BEGIN

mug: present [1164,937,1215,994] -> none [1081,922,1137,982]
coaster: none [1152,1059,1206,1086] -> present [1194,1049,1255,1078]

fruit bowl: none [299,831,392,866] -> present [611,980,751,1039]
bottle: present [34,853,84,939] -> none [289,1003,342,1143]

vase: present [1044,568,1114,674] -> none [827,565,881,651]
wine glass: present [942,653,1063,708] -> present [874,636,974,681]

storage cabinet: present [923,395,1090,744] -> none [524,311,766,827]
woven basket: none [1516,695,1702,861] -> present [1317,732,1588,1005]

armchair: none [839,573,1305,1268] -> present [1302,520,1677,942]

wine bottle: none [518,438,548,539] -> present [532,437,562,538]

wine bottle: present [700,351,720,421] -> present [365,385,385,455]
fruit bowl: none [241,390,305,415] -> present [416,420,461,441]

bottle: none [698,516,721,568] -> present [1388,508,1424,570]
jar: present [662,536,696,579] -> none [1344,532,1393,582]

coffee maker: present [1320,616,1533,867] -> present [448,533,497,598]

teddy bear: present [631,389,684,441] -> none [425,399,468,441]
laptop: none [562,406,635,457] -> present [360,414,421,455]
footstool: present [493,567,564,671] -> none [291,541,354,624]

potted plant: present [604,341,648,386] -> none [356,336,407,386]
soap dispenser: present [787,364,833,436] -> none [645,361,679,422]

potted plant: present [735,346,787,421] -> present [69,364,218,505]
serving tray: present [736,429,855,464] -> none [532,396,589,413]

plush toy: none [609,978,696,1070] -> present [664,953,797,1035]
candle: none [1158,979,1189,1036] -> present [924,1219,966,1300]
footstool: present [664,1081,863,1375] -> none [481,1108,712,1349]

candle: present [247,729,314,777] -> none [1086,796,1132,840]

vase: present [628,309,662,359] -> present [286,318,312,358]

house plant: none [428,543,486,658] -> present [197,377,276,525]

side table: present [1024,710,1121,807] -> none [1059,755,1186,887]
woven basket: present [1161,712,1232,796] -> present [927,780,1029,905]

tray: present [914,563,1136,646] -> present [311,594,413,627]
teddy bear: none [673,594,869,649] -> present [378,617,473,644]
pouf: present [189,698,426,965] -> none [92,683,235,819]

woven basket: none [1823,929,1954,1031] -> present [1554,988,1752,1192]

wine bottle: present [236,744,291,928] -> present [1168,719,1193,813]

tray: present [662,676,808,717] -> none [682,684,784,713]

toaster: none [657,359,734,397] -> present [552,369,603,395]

END

Problem details:
Lines of the material that contain the word "bear" are to be gathered.

Result of this exercise:
teddy bear: present [631,389,684,441] -> none [425,399,468,441]
teddy bear: none [673,594,869,649] -> present [378,617,473,644]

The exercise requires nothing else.